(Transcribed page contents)

•••••

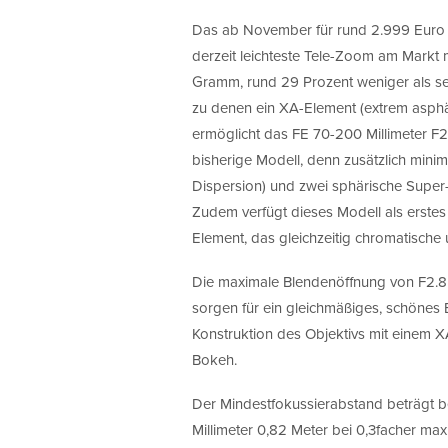
Das ab November für rund 2.999 Euro v
derzeit leichteste Tele-Zoom am Markt 
Gramm, rund 29 Prozent weniger als s
zu denen ein XA-Element (extrem asphär
ermöglicht das FE 70-200 Millimeter F2
bisherige Modell, denn zusätzlich mini
Dispersion) und zwei sphärische Super
Zudem verfügt dieses Modell als erstes
Element, das gleichzeitig chromatische 
Die maximale Blendenöffnung von F2.8 u
sorgen für ein gleichmäßiges, schönes 
Konstruktion des Objektivs mit einem 
Bokeh.
Der Mindestfokussierabstand beträgt be
Millimeter 0,82 Meter bei 0,3facher ma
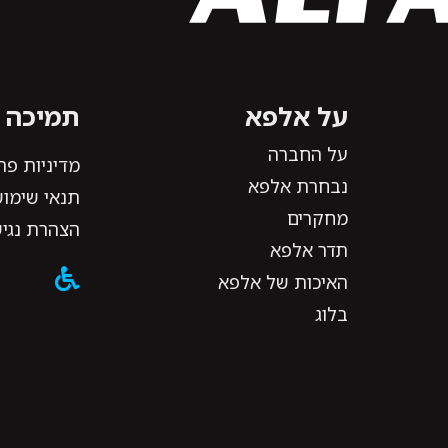
על אלפא
תמיכה ו
על החברה
מדיניות פר
נבחרת אלפא
תנאי שימוש
מחקרים
הצהרת נגי
תדר אלפא
האיכות של אלפא
בלוג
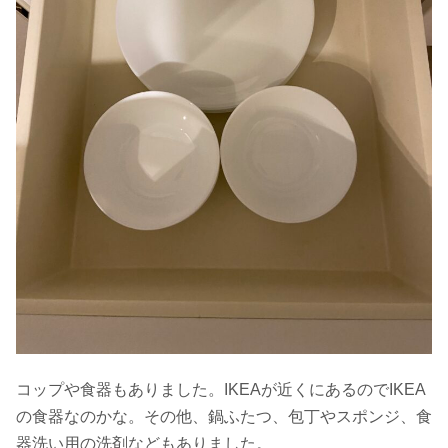
コップや食器もありました。IKEAが近くにあるのでIKEA
の食器なのかな。その他、鍋ふたつ、包丁やスポンジ、食
器洗い用の洗剤などもありました。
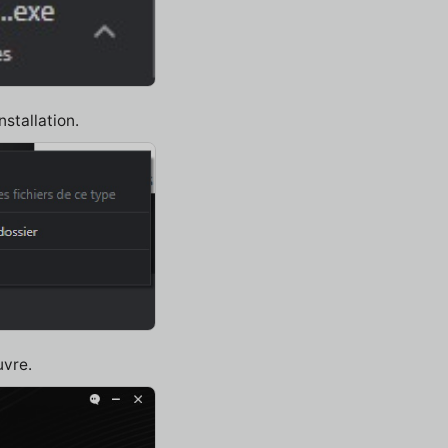
nstallation.
uvre.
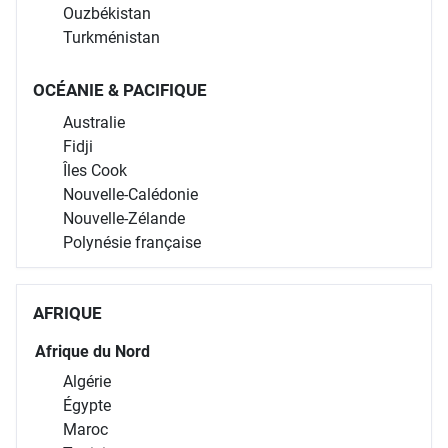
Ouzbékistan
Turkménistan
OCÉANIE & PACIFIQUE
Australie
Fidji
Îles Cook
Nouvelle-Calédonie
Nouvelle-Zélande
Polynésie française
AFRIQUE
Afrique du Nord
Algérie
Égypte
Maroc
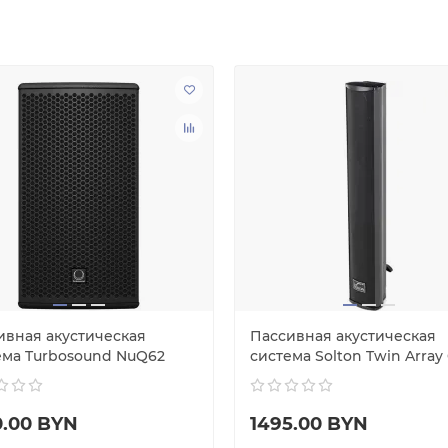
ивная акустическая
Пассивная акустическая
ема Turbosound NuQ62
система Solton Twin Array
0.00 BYN
1495.00 BYN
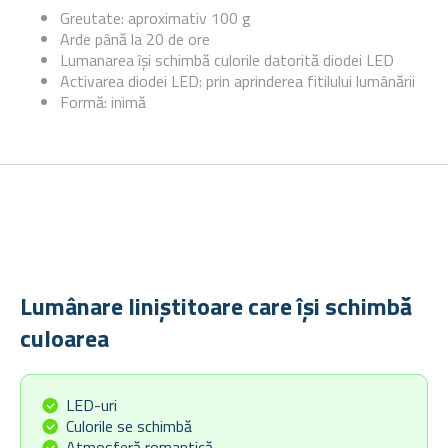
Greutate: aproximativ 100 g
Arde până la 20 de ore
Lumanarea își schimbă culorile datorită diodei LED
Activarea diodei LED: prin aprinderea fitilului lumânării
Formă: inimă
Lumânare liniștitoare care își schimbă
culoarea
LED-uri
Culorile se schimbă
Atmosferă romantică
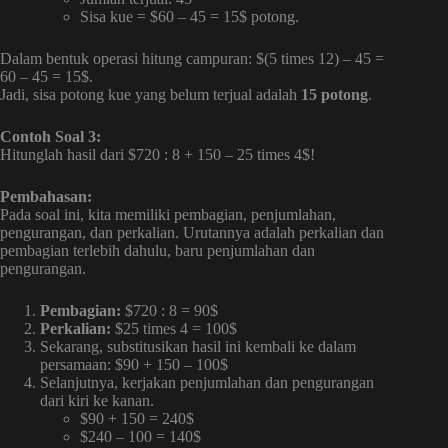
Sisa kue = $60 – 45 = 15$ potong.
Dalam bentuk operasi hitung campuran: $(5 times 12) – 45 =
60 – 45 = 15$.
Jadi, sisa potong kue yang belum terjual adalah
15 potong
.
Contoh Soal 3:
Hitunglah hasil dari $720 : 8 + 150 – 25 times 4$!
Pembahasan:
Pada soal ini, kita memiliki pembagian, penjumlahan,
pengurangan, dan perkalian. Urutannya adalah perkalian dan
pembagian terlebih dahulu, baru penjumlahan dan
pengurangan.
Pembagian:
$720 : 8 = 90$
Perkalian:
$25 times 4 = 100$
Sekarang, substitusikan hasil ini kembali ke dalam
persamaan: $90 + 150 – 100$
Selanjutnya, kerjakan penjumlahan dan pengurangan
dari kiri ke kanan.
$90 + 150 = 240$
$240 – 100 = 140$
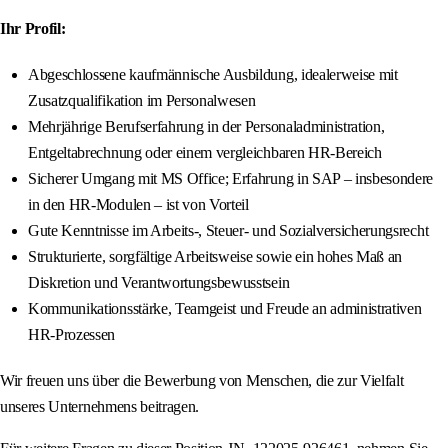
Ihr Profil:
Abgeschlossene kaufmännische Ausbildung, idealerweise mit
Zusatzqualifikation im Personalwesen
Mehrjährige Berufserfahrung in der Personaladministration,
Entgeltabrechnung oder einem vergleichbaren HR-Bereich
Sicherer Umgang mit MS Office; Erfahrung in SAP – insbesondere
in den HR-Modulen – ist von Vorteil
Gute Kenntnisse im Arbeits-, Steuer- und Sozialversicherungsrecht
Strukturierte, sorgfältige Arbeitsweise sowie ein hohes Maß an
Diskretion und Verantwortungsbewusstsein
Kommunikationsstärke, Teamgeist und Freude an administrativen
HR-Prozessen
Wir freuen uns über die Bewerbung von Menschen, die zur Vielfalt
unseres Unternehmens beitragen.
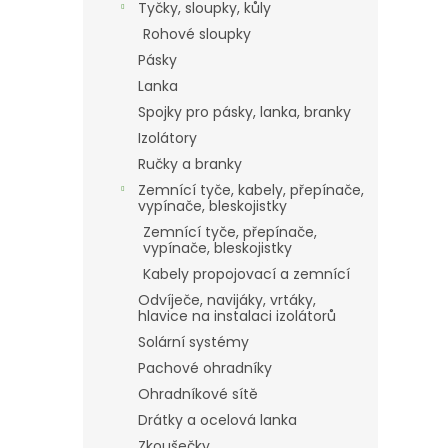
Tyčky, sloupky, kůly
Rohové sloupky
Pásky
Lanka
Spojky pro pásky, lanka, branky
Izolátory
Ručky a branky
Zemnící tyče, kabely, přepínače,
vypínače, bleskojistky
Zemnící tyče, přepínače,
vypínače, bleskojistky
Kabely propojovací a zemnící
Odvíječe, navijáky, vrtáky,
hlavice na instalaci izolátorů
Solární systémy
Pachové ohradníky
Ohradníkové sítě
Drátky a ocelová lanka
Zkoušečky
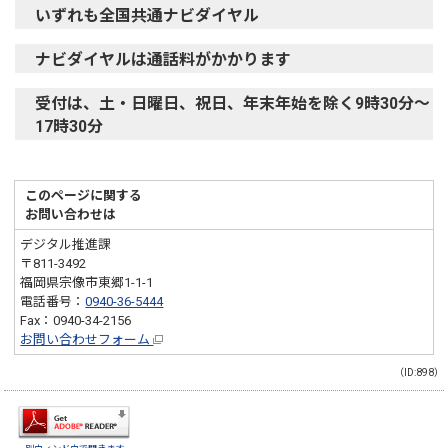
いずれも全国共通ナビダイヤル
ナビダイヤルは通話料がかかります
受付は、土・日曜日、祝日、年末年始を除く9時30分～
17時30分
このページに関する
お問い合わせは
デジタル推進課
〒811-3492
福岡県宗像市東郷1-1-1
電話番号：
0940-36-5444
Fax：0940-34-2156
お問い合わせフォーム
（ID:898）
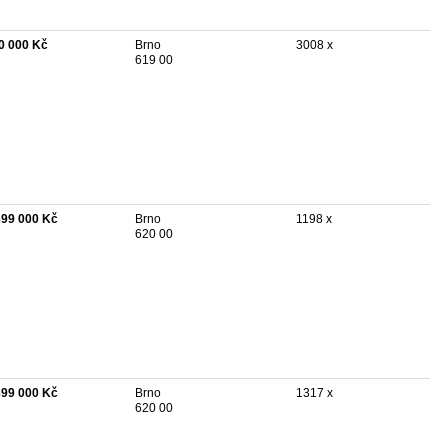
0 000 Kč
Brno
3008 x
619 00
399 000 Kč
Brno
1198 x
620 00
399 000 Kč
Brno
1317 x
620 00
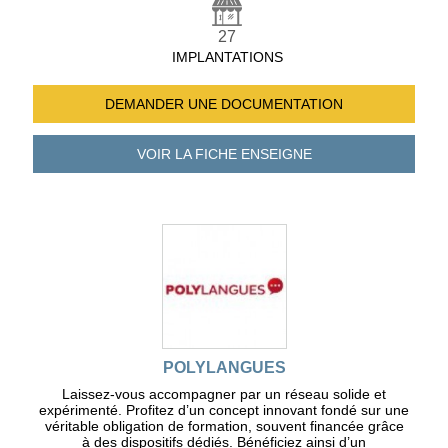
27
IMPLANTATIONS
DEMANDER UNE
DOCUMENTATION
VOIR LA FICHE
ENSEIGNE
POLYLANGUES
Laissez-vous accompagner par un réseau solide et
expérimenté. Profitez d’un concept innovant fondé sur une
véritable obligation de formation, souvent financée grâce
à des dispositifs dédiés. Bénéficiez ainsi d’un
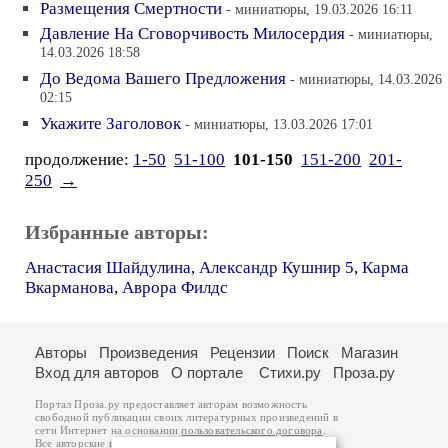
Размещения Смертности
- миниатюры, 19.03.2026 16:11
Давление На Сговорчивость Милосердия
- миниатюры,
14.03.2026 18:58
До Ведома Вашего Предложения
- миниатюры, 14.03.2026
02:15
Укажите Заголовок
- миниатюры, 13.03.2026 17:01
продолжение:
1-50
51-100
101-150
151-200
201-
250
→
Избранные авторы:
Анастасия Шайдулина
,
Александр Кушнир 5
,
Карма
Вкарманова
,
Аврора Филдс
Авторы
Произведения
Рецензии
Поиск
Магазин
Вход для авторов
О портале
Стихи.ру
Проза.ру
Портал Проза.ру предоставляет авторам возможность
свободной публикации своих литературных произведений в
сети Интернет на основании
пользовательского договора
.
Все авторские права на произведения принадлежат авторам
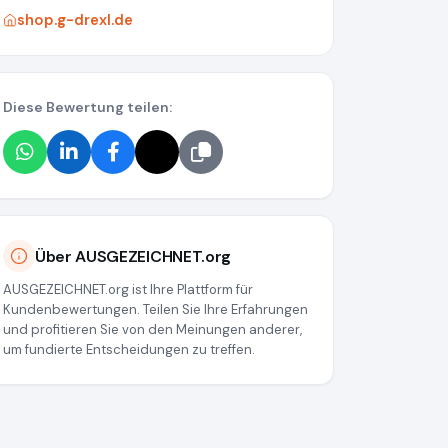
shop.g-drexl.de
Diese Bewertung teilen:
Über AUSGEZEICHNET.org
AUSGEZEICHNET.org ist Ihre Plattform für
Kundenbewertungen. Teilen Sie Ihre Erfahrungen
und profitieren Sie von den Meinungen anderer,
um fundierte Entscheidungen zu treffen.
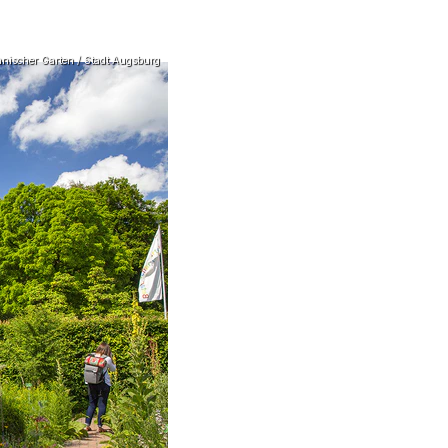
anischer Garten / Stadt Augsburg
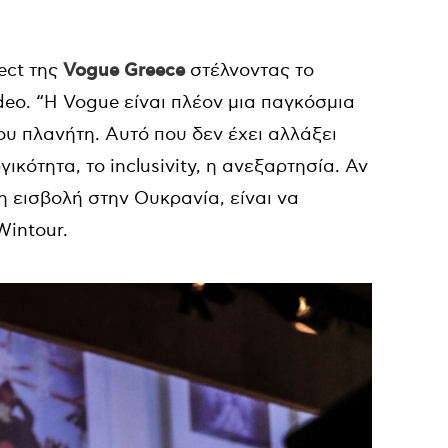
ect της
Vogue Greece
στέλνοντας το
eo. “Η Vogue είναι πλέον μια παγκόσμια
του πλανήτη. Αυτό που δεν έχει αλλάξει
ικότητα, το inclusivity, η ανεξαρτησία. Αν
η εισβολή στην Ουκρανία, είναι να
Wintour.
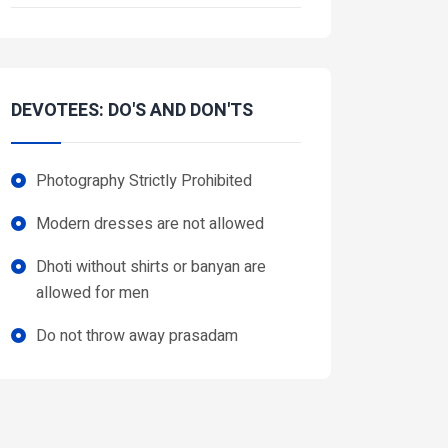
DEVOTEES: DO'S AND DON'TS
Photography Strictly Prohibited
Modern dresses are not allowed
Dhoti without shirts or banyan are
allowed for men
Do not throw away prasadam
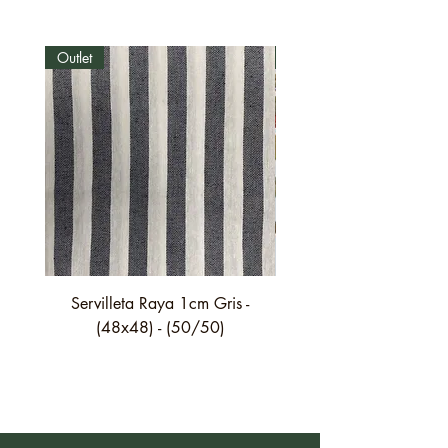
Outlet
Outlet
Servilleta Raya 1cm Gris -
Servilleta Casilda C01
(48x48) - (50/50)
festón fino verde - (4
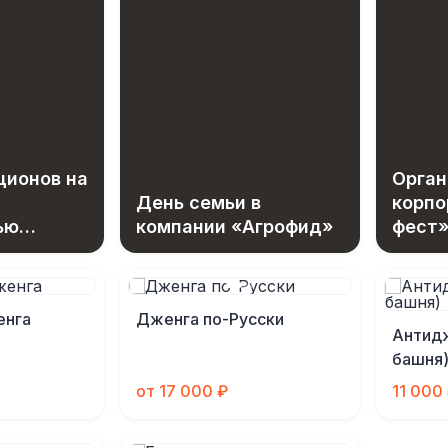
ционов на
Орган
День семьи в
корпо
ью
компании «Агрофид»
фест»
ботка
сотру
енга
Дженга по-Русски
Антид
башня
от 17 000 ₽
11 000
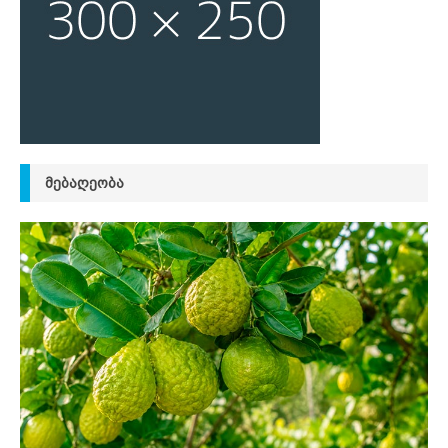
ᲛᲔᲑᲐᲦᲔᲝᲑᲐ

•••••

## Work order
Every record above must be copied exactly, and no picture may appear in the copy.

## Answer for the task
Das ab November für rund 2.999 Euro v
derzeit leichteste Tele-Zoom am Markt 
Gramm, rund 29 Prozent weniger als s
zu denen ein XA-Element (extrem asphär
ermöglicht das FE 70-200 Millimeter F2
bisherige Modell, denn zusätzlich mini
Dispersion) und zwei sphärische Super
Zudem verfügt dieses Modell als erstes
Element, das gleichzeitig chromatische 
Die maximale Blendenöffnung von F2.8 u
sorgen für ein gleichmäßiges, schönes 
Konstruktion des Objektivs mit einem 
Bokeh.
Der Mindestfokussierabstand beträgt be
Millimeter 0,82 Meter bei 0,3facher ma
על אלפא
תמיכה ו
על החברה
מדיניות פר
נבחרת אלפא
תנאי שימוש
מחקרים
הצהרת נגי
תדר אלפא
האיכות של אלפא
בלוג
コップや食器もありました。IKEAが近くにあるのでIKEA
の食器なのかな。その他、鍋ふたつ、包丁やスポンジ、食
器洗い用の洗剤などもありました。
nstallation.
uvre.
Ouzbékistan
Turkménistan
OCÉANIE & PACIFIQUE
Australie
Fidji
Îles Cook
Nouvelle-Calédonie
Nouvelle-Zélande
Polynésie française
AFRIQUE
Afrique du Nord
Algérie
Égypte
Maroc
ивная акустическая
Пассивная акустическая
ема Turbosound NuQ62
система Solton Twin Array
0.00 BYN
1495.00 BYN
Greutate: aproximativ 100 g
Arde până la 20 de ore
Lumanarea își schimbă culorile datorită diodei LED
Activarea diodei LED: prin aprinderea fitilului lumânării
Formă: inimă
Lumânare liniștitoare care își schimbă
culoarea
LED-uri
Culorile se schimbă
Atmosferă romantică
Sisa kue = $60 – 45 = 15$ potong.
Dalam bentuk operasi hitung campuran: $(5 times 12) – 45 =
60 – 45 = 15$.
Jadi, sisa potong kue yang belum terjual adalah
15 potong
.
Contoh Soal 3:
Hitunglah hasil dari $720 : 8 + 150 – 25 times 4$!
Pembahasan:
Pada soal ini, kita memiliki pembagian, penjumlahan,
pengurangan, dan perkalian. Urutannya adalah perkalian dan
pembagian terlebih dahulu, baru penjumlahan dan
pengurangan.
Pembagian:
$720 : 8 = 90$
Perkalian:
$25 times 4 = 100$
Sekarang, substitusikan hasil ini kembali ke dalam
persamaan: $90 + 150 – 100$
Selanjutnya, kerjakan penjumlahan dan pengurangan
dari kiri ke kanan.
$90 + 150 = 240$
$240 – 100 = 140$
Ihr Profil:
Abgeschlossene kaufmännische Ausbildung, idealerweise mit
Zusatzqualifikation im Personalwesen
Mehrjährige Berufserfahrung in der Personaladministration,
Entgeltabrechnung oder einem vergleichbaren HR-Bereich
Sicherer Umgang mit MS Office; Erfahrung in SAP – insbesondere
in den HR-Modulen – ist von Vorteil
Gute Kenntnisse im Arbeits-, Steuer- und Sozialversicherungsrecht
Strukturierte, sorgfältige Arbeitsweise sowie ein hohes Maß an
Diskretion und Verantwortungsbewusstsein
Kommunikationsstärke, Teamgeist und Freude an administrativen
HR-Prozessen
Wir freuen uns über die Bewerbung von Menschen, die zur Vielfalt
unseres Unternehmens beitragen.
Tyčky, sloupky, kůly
Rohové sloupky
Pásky
Lanka
Spojky pro pásky, lanka, branky
Izolátory
Ručky a branky
Zemnící tyče, kabely, přepínače,
vypínače, bleskojistky
Zemnící tyče, přepínače,
vypínače, bleskojistky
Kabely propojovací a zemnící
Odvíječe, navijáky, vrtáky,
hlavice na instalaci izolátorů
Solární systémy
Pachové ohradníky
Ohradníkové sítě
Drátky a ocelová lanka
Zkoušečky
いずれも全国共通ナビダイヤル
ナビダイヤルは通話料がかかります
受付は、土・日曜日、祝日、年末年始を除く9時30分～
17時30分
このページに関する
お問い合わせは
デジタル推進課
〒811-3492
福岡県宗像市東郷1-1-1
電話番号：
0940-36-5444
Fax：0940-34-2156
お問い合わせフォーム
（ID:898）
0 000 Kč
Brno
3008 x
619 00
399 000 Kč
Brno
1198 x
620 00
399 000 Kč
Brno
1317 x
620 00
27
IMPLANTATIONS
DEMANDER UNE
DOCUMENTATION
VOIR LA FICHE
ENSEIGNE
POLYLANGUES
Laissez-vous accompagner par un réseau solide et
expérimenté. Profitez d’un concept innovant fondé sur une
véritable obligation de formation, souvent financée grâce
à des dispositifs dédiés. Bénéficiez ainsi d’un
Размещения Смертности
- миниатюры, 19.03.2026 16:11
Давление На Сговорчивость Милосердия
- миниатюры,
14.03.2026 18:58
До Ведома Вашего Предложения
- миниатюры, 14.03.2026
02:15
Укажите Заголовок
- миниатюры, 13.03.2026 17:01
продолжение:
1-50
51-100
101-150
151-200
201-
250
→
Избранные авторы:
Анастасия Шайдулина
,
Александр Кушнир 5
,
Карма
Вкарманова
,
Аврора Филдс
Авторы
Произведения
Рецензии
Поиск
Магазин
Вход для авторов
О портале
Стихи.ру
Проза.ру
Портал Проза.ру предоставляет авторам возможность
свободной публикации своих литературных произведений в
сети Интернет на основании
пользовательского договора
.
Все авторские права на произведения принадлежат авторам
shop.g-drexl.de
Diese Bewertung teilen:
Über AUSGEZEICHNET.org
AUSGEZEICHNET.org ist Ihre Plattform für
Kundenbewertungen. Teilen Sie Ihre Erfahrungen
und profitieren Sie von den Meinungen anderer,
um fundierte Entscheidungen zu treffen.
anischer Garten / Stadt Augsburg
ect της
Vogue Greece
στέλνοντας το
eo. “Η Vogue είναι πλέον μια παγκόσμια
του πλανήτη. Αυτό που δεν έχει αλλάξει
ικότητα, το inclusivity, η ανεξαρτησία. Αν
η εισβολή στην Ουκρανία, είναι να
Wintour.
DEVOTEES: DO'S AND DON'TS
Photography Strictly Prohibited
Modern dresses are not allowed
Dhoti without shirts or banyan are
allowed for men
Do not throw away prasadam
Outlet
Outlet
Servilleta Raya 1cm Gris -
Servilleta Casilda C01
(48x48) - (50/50)
festón fino verde - (4
ционов на
Орган
День семьи в
корпо
ью
компании «Агрофид»
фест»
ботка
сотру
енга
Дженга по-Русски
Антид
башня
от 17 000 ₽
11 000
ᲛᲔᲑᲐᲦᲔᲝᲑᲐ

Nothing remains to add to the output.